目は笑っていない
目つきの鋭い男は兄弟達を見て、持っていた剣の切っ先を兄に向けた。
「あんたがこの町の町長さんか、噂通りデブだなぁ」
「おい、貴様、私の館に、私の使用人に何をした!」
男は首を傾けて答えた。
「いや、俺はただあんたに用があるだけだ。まぁ、邪魔だったから連れが壊したり殺したりしたがな」
男は兄を指差した。男の言葉に兄は脂肪だらけの顔に力を入れ、しわを作り、男を睨みつけていた。憤怒の表情を出していた。
「き、貴様ぁ! よくもぉ! 私の使用人ォォーー!」
兄の怒りの叫びは館に響いたが、男は耳をふさいで聞こえないように。バカにするような態度をした。

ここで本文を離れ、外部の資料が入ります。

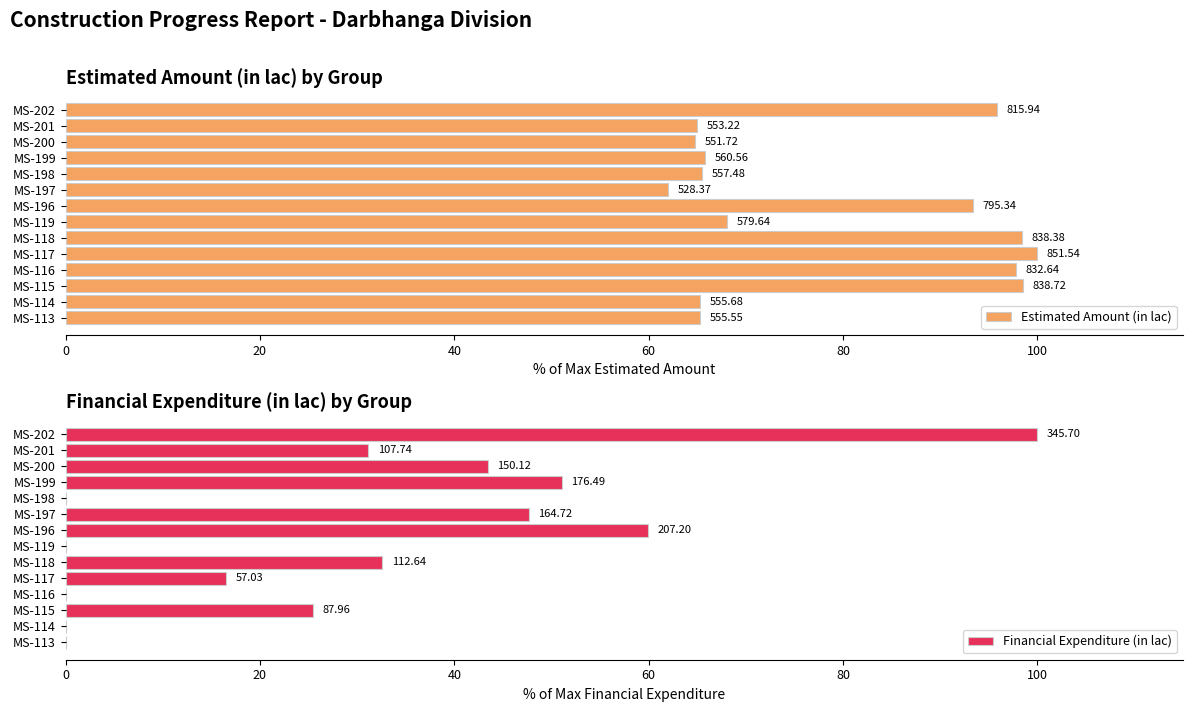

Between MS-196 and MS-118, which is larger?

MS-118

「いや、デブが起こっても怖くないから。それより、死んでくれるかな? ある人物から頼まれているんだよ。こっちは」
その言葉と共に男の後ろに立っていた黒ずくめの男達が兄弟を取り囲んだ。
もう、逃げ道は無い。
兄の顔は怒りと悔しさがにじみ出し、膝を床に着けて叫んだ。
「くっそぉーー!!」
兄の声が再び館に響いた。
弟の優し気な顔も曇り、悔しさが顔に刻んでいた。
男はそれらを見て、笑って、
「それじゃあ、死ね」
男が剣を振りかざそうとした時、
「待ってください。兄はこの町の町長です。町には必要な人間です。どうか、見逃してください。代わりに僕が死にます」
弟は兄の前に出て、兄を守るように手を開いた。
「バルトぉ」
兄は悲し気に弟の名前を呟く。
「ヒューー。良い兄弟愛だ。じゃあ、望みどおりに」
男は弟に剣を向けた。
「止めろぉ! 弟は、弟だけは!」
兄は叫んだ。
「ああ、じゃあ、殺しますね。そろそろ、この芝居にも飽きてきましたし」
黒ずくめの男達の中からそんな声がすると同時に
「うぁぁ!」
弟が倒れた。
弟の両手にナイフが投げられ、手に刺さった。
そして、一瞬のうちに男達の中から一人が飛び出し、弟の馬乗りになって、短剣を弟の左目に向けて、
シュッと振った。
「ギャァァー!」
弟の叫びが部屋いっぱいに広がった。
「それぐらいで叫ばないで下さいよ。あなたにも元気が苦しんだ以上の苦しみを与えなくちゃいけないんですから、これから、まだまだ苦しいんですよ。今、叫んでしまうと始め頃に声が枯れてしまいますよ」
その一人、男は、来夏 咲夜は笑って言ったが目は笑っていなかった。